Wie muss ein Hersteller eines bewährten Bauteils eigentlich dokumentieren/belegen, das jener Bauteil bewährt ist?

Lt. EN ISO 13849 muss sich der Bauteil bei vergangenen Anwendungen bewährt haben und/oder muss nach bestimmten Qualitätsstandards gefertigt worden sein. Muss der Hersteller das dem Kunden nicht irgendwie belegen?

Vielen Dank!

mfg


----------



## M-Ott (22 Februar 2018)

In DIN EN ISO 13849:2 Kapitel C.1 und D.1 steht etwas zum Thema bewährte Bauteile in der Pneumatik bzw. Hydraulik.
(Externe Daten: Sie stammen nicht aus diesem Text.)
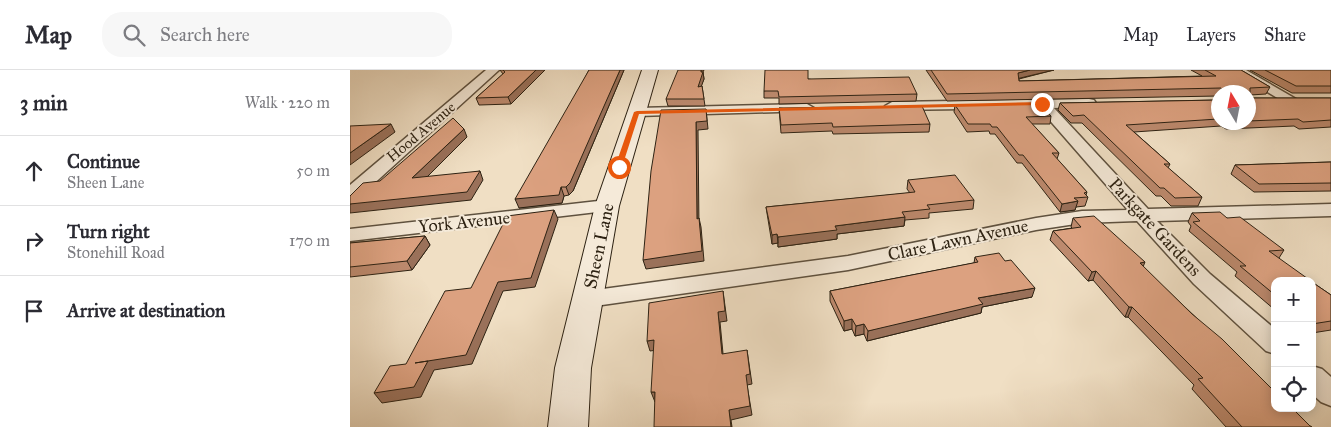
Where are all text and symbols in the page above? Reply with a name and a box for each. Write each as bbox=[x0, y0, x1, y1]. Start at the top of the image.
search box bbox=[102, 12, 452, 57]
text: Map bbox=[25, 20, 72, 50]
icon: search bbox=[120, 21, 148, 49]
text: Search here bbox=[160, 23, 250, 46]
text: Map bbox=[1123, 24, 1158, 46]
text: Layers bbox=[1186, 24, 1236, 46]
text: Share bbox=[1264, 24, 1306, 46]
north arrow bbox=[1211, 85, 1256, 130]
text: 3 min bbox=[20, 90, 68, 116]
text: Walk · 220 m bbox=[245, 93, 330, 112]
route end bbox=[1031, 93, 1054, 116]
street label: Hood Avenue bbox=[383, 98, 459, 166]
text: Continue bbox=[67, 150, 140, 173]
route start bbox=[608, 156, 631, 179]
icon: ahead bbox=[20, 157, 48, 185]
text: 50 m bbox=[296, 161, 330, 180]
text: Sheen Lane bbox=[67, 173, 144, 192]
street label: Parkgate Gardens bbox=[1103, 173, 1206, 281]
street label: Sheen Lane bbox=[579, 201, 619, 291]
street label: York Avenue bbox=[417, 206, 511, 238]
street label: Clare Lawn Avenue bbox=[886, 214, 1030, 266]
text: Turn right bbox=[67, 220, 150, 243]
icon: right bbox=[20, 227, 48, 255]
text: 170 m bbox=[289, 231, 330, 250]
text: Stonehill Road bbox=[67, 243, 165, 262]
map controls bbox=[1271, 277, 1316, 412]
button: + bbox=[1271, 277, 1316, 322]
icon: arrive bbox=[20, 297, 48, 325]
text: Arrive at destination bbox=[67, 299, 225, 322]
button: − bbox=[1271, 322, 1316, 367]
button: locate bbox=[1271, 367, 1316, 412]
Das sollte die Frage, ob das möglich ist, beantworten.
Ob ein Bauteil für den jeweiligen Zweck als bewährt gelten kann, bestimmt letzten Endes derjenige der es einbaut, denn nur derjenige kennt den exakten Einsatzzweck und die Einbaubedingungen, der Hersteller kann nur bestätigen, dass er bestimmte Normen erfüllt, was z.B. für Schütze ein Kriterium ist, ob sie als bewährt gelten können, die Normerfüllung ist aber nur ein Kriterium von vielen.


----------



## stevenn (22 Februar 2018)

Kapitel 6.2.4 der DIN EN ISO 13849-1 sagt genau was ein bewährtes Bauteil ist. b) entfällt wohl, wenn der Hersteller solche Aussagen macht. aber a) könnte noch eine Möglichkeit sein.


----------



## Safety (22 Februar 2018)

Hallo, 
  wenn der Hersteller für das Hydraulikventil die Bewährtheit nicht bestätigt ist das schon mal schwieriger, da habe ich auch schon sehr negative Erfahrungen gemacht, besonders mit Herstellern die nicht aus Europa kommen.  
  Wenn der Maschinenhersteller die Bewährtheit selbst erklären will muss das auch mit entsprechenden Daten hinterlegt werden. Z.B. 1000 Anwendungen in 10 Jahren keine gefährlichen Ausfälle der Komponenten. Oft ist das aber gar nicht möglich weil es kaum belastbare Rückmeldungen von den Verwendern gibt.
  Ich empfehle hier aber einfach einen anderen Hersteller zu verwenden.


----------



## safety_engineer (22 Februar 2018)

@safety, Vielen Dank für die gute Antwort.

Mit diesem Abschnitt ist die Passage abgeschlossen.